Records to use:

▼▼▼

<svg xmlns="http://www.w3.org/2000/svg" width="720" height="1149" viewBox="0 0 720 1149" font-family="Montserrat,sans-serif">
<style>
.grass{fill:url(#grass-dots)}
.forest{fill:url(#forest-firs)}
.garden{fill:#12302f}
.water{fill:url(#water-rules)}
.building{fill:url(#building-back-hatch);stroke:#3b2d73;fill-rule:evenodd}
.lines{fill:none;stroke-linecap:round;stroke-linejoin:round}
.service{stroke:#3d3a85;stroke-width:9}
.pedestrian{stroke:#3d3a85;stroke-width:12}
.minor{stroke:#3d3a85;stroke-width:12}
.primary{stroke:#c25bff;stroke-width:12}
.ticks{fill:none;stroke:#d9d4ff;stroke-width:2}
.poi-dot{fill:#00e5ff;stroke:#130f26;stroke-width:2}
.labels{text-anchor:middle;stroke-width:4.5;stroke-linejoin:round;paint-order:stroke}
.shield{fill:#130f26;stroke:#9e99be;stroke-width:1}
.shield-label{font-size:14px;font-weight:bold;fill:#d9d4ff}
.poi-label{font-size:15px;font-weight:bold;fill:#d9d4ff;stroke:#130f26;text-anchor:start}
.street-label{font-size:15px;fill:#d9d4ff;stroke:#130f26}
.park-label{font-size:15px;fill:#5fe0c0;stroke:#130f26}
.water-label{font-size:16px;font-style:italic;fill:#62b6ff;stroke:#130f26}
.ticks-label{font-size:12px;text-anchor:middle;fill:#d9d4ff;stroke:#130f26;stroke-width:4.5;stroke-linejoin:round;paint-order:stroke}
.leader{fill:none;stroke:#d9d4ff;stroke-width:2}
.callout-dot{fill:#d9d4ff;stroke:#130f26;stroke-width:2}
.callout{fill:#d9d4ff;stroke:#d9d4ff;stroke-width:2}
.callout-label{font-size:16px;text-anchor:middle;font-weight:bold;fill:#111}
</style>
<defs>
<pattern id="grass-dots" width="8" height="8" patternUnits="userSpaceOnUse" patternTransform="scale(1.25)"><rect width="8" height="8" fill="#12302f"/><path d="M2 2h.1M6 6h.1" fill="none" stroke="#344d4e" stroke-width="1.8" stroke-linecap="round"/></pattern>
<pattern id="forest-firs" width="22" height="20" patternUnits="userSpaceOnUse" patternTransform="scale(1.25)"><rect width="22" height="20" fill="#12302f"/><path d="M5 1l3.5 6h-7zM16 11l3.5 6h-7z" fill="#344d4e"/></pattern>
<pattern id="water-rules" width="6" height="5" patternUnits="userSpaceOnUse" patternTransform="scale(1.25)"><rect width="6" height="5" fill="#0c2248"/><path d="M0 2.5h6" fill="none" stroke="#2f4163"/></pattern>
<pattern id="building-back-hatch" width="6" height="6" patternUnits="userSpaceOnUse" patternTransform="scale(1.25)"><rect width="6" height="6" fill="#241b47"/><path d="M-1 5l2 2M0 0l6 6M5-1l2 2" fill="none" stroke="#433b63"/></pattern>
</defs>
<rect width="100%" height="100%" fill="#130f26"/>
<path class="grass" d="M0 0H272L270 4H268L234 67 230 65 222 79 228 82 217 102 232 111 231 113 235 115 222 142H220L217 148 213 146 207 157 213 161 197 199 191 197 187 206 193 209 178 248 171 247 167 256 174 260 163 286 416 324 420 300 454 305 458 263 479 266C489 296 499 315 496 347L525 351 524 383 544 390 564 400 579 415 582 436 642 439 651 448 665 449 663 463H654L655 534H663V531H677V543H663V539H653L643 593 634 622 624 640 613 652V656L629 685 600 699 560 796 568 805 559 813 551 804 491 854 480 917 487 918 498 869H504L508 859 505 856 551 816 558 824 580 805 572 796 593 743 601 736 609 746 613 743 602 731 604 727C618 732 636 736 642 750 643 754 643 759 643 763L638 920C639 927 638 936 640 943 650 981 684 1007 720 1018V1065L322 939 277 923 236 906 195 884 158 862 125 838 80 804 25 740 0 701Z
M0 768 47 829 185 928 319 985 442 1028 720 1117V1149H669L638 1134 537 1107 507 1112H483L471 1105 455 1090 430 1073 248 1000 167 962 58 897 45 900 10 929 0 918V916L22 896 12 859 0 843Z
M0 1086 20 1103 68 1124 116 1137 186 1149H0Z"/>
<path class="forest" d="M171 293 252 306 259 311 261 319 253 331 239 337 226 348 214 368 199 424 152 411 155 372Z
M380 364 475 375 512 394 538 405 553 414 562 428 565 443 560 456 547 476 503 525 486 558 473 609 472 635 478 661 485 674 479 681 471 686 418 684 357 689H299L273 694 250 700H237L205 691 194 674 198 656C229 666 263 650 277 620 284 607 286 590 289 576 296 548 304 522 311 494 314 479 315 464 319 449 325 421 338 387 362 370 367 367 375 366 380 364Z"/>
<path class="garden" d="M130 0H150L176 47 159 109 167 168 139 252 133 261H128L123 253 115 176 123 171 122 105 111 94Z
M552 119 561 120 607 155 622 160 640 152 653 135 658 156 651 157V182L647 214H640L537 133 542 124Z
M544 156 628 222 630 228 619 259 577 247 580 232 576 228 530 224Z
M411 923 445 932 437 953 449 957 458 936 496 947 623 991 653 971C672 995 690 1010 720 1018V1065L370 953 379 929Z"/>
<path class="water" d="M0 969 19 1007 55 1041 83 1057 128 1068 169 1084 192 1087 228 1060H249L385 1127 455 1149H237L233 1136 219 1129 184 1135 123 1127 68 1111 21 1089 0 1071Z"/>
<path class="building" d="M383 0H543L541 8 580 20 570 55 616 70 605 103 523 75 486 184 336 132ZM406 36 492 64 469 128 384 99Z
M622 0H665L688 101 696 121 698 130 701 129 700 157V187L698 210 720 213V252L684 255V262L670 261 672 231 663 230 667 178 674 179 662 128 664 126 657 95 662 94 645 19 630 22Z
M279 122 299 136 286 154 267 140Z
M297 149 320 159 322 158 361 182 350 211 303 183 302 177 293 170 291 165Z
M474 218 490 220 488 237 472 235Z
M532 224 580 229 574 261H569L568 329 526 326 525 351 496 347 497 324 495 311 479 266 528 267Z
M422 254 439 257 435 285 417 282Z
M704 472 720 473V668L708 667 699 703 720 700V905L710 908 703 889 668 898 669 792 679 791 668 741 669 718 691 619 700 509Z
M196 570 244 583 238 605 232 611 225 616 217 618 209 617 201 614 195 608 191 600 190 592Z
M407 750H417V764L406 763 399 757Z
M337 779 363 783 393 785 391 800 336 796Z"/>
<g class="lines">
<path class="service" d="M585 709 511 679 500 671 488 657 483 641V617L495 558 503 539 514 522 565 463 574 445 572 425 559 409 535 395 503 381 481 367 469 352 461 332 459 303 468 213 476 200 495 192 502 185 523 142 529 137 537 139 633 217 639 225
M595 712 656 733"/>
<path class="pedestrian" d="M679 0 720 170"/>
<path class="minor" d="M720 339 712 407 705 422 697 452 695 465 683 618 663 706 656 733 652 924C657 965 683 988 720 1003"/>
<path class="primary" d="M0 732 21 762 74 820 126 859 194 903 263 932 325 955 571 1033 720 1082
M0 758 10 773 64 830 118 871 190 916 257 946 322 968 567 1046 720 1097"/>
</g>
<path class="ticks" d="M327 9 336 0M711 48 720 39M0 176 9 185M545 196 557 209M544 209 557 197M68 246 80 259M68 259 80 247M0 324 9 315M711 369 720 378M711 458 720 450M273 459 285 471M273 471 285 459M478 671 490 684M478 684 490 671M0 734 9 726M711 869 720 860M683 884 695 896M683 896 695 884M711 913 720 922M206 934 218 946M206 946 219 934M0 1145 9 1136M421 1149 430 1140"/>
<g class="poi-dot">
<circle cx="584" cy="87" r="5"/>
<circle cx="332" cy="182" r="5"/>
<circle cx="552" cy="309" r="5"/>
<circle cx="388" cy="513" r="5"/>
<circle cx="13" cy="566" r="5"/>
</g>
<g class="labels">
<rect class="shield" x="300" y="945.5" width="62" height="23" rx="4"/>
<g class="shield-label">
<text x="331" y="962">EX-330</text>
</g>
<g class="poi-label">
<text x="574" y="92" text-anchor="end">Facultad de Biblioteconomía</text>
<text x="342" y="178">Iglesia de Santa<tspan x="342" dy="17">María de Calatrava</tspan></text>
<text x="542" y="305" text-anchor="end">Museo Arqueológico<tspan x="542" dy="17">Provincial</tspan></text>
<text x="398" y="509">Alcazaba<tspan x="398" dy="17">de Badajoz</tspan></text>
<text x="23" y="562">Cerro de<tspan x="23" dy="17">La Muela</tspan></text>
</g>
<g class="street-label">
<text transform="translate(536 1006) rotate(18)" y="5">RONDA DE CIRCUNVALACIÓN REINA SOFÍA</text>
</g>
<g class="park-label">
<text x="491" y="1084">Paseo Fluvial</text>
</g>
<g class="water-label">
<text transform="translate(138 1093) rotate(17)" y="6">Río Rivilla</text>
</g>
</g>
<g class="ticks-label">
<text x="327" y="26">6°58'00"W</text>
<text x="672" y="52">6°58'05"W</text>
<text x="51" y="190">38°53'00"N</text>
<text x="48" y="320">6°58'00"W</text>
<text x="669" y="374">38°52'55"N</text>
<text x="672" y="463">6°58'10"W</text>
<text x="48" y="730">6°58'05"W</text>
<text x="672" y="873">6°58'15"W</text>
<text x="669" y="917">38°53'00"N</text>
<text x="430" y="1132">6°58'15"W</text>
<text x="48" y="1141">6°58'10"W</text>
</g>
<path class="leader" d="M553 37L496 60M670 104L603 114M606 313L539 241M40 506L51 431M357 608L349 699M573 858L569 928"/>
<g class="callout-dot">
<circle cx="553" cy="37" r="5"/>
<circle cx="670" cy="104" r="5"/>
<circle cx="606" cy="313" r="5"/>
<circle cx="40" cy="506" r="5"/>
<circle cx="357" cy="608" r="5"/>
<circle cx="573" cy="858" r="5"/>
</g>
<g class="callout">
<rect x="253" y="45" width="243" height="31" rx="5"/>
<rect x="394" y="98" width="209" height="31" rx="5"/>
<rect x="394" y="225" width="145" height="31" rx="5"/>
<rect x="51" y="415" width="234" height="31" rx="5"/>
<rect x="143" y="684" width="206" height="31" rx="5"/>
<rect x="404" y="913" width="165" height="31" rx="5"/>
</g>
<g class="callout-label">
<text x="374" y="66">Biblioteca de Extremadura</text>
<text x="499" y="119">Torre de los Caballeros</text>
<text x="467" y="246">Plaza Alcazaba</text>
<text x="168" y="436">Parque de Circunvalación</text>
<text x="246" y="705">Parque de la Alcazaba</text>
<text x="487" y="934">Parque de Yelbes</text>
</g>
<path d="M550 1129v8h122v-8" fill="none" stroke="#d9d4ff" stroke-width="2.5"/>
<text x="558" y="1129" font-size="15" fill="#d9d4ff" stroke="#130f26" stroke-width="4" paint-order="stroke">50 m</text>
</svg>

▲▲▲

If a line of the records includes the string "labels", copy it out.

Solution to this exercise:
.labels{text-anchor:middle;stroke-width:4.5;stroke-linejoin:round;paint-order:stroke}
<g class="labels">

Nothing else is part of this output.